This week the final report on the Diederik Stapel debacle was released. The press release is here, and you can download the whole report here. From the press release:
The Committees identified 55 publications in which it is certain that Stapel committed fraud during his time in Groningen and Tilburg. In addition, eleven older publications by Stapel published when he worked in Amsterdam and Groningen show indications of fraud. The earliest dates from 1996. A total of ten doctoral dissertations supervised by Stapel are ‘contaminated’ (seven in Groningen and three from recent years in Tilburg).
I thought this might be a good place to compile some links to some of the articles and interesting pieces in this case.
The web page of the Joint Tilburg/Groningen/Amsterdam investigation of the publications by Mr. Stapel is here.
A recent article in The Atlantic titled “The Data Vigilante” covers Uri Simonsohn, who has developed an algorithm to detect anomolies in data that might indicate fraud or inflated Type-I error. (Dec 2012)
A recent post in Science magazine’s ScienceInsider about the affair: Final Report: Stapel Affair Points to Bigger Problems in Social Psychology (Nov 2012)
Here is a link to Simonsohn’s recent article in Psychological Science titled “False-Positive Psychology: Undisclosed Flexibility in Data Collection and Analysis Allows Presenting Anything as Significant.” Here, he details a number of intentional and unintentional ways that results can achieve statistical significance as a product of experimenter effects (he calss this “researcher degrees of freedom”) rather than the experimental effect itself. (Nov 2011)
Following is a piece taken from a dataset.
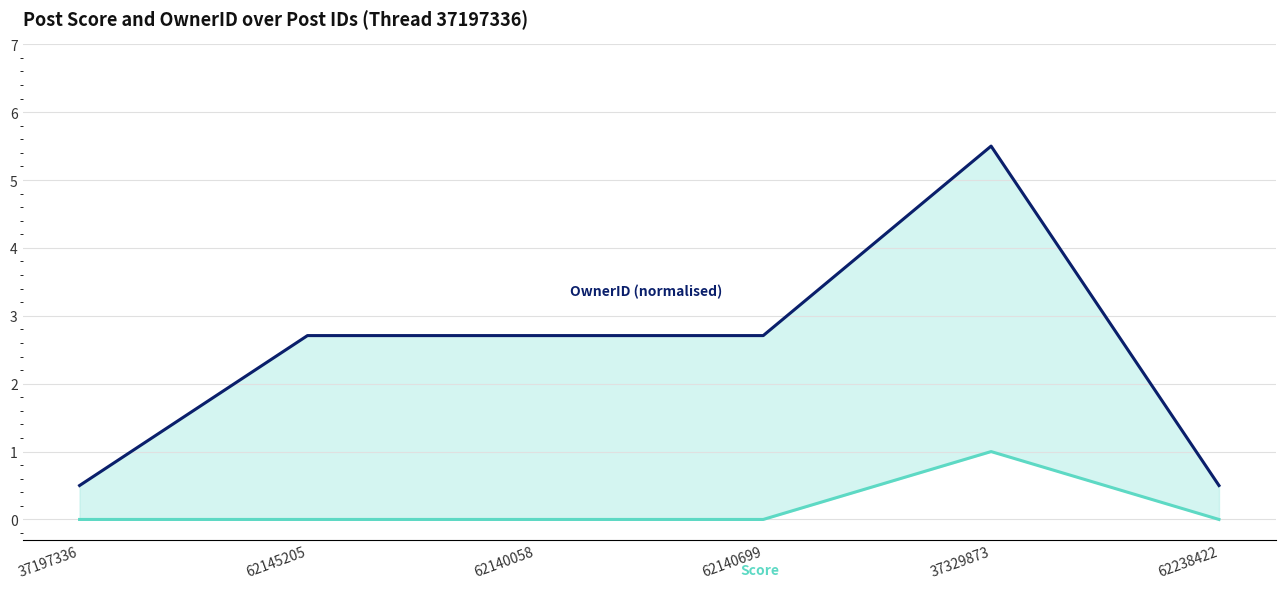

Reading right to left, what are all the values shown in this chart?

OwnerID (normalised): 62238422=0.5	37329873=5.5	62140699=2.7	62140058=2.7	62145205=2.7	37197336=0.5
Score: 62238422=0.0	37329873=1.0	62140699=0.0	62140058=0.0	62145205=0.0	37197336=0.0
Here is a good article in the NY Times by Benedict Carey on the initial findings in the case. (Nov 2011)
An article from Nature on the initial report. (Nov 2011)
In addition to Stapel, at least two other social psychologists have resigned their positions amid allegations of fraud. Derek Smeesters, also in the Netherlands resigned after Uri Simonsohn’s data analytic technique was applied to his data. An article about that is published in Science magazine’s ScienceInsider. (July 2012)
This algorithm has raised concern that a new witch hunt may be underway where individuals are selected for unknown reasons to subject their data to this technique in order to discover more fraudulent findings. In fact, a second social psychologist was implicated by Simonsohn’s technique, Mark Sanna at the University of Michigan. Sanna resigned and asked JESP to retract three of his papers. Nature has an article on that. (July 2012)
To add to our paranoia, a post on the Society for Personality and Social Psychology’s listserv came out earlier this year which described emails being sent to individual members requesting their data. These emails originated from “Jay Zimmerman” and “Laurie Rhodes,” both of whom do not appear to be real researchers via internet searches. It turns out this was part of a research project that included deception about the intention of the data collection. This is covered in this Google Groups post by social psychologist Brian Nosak.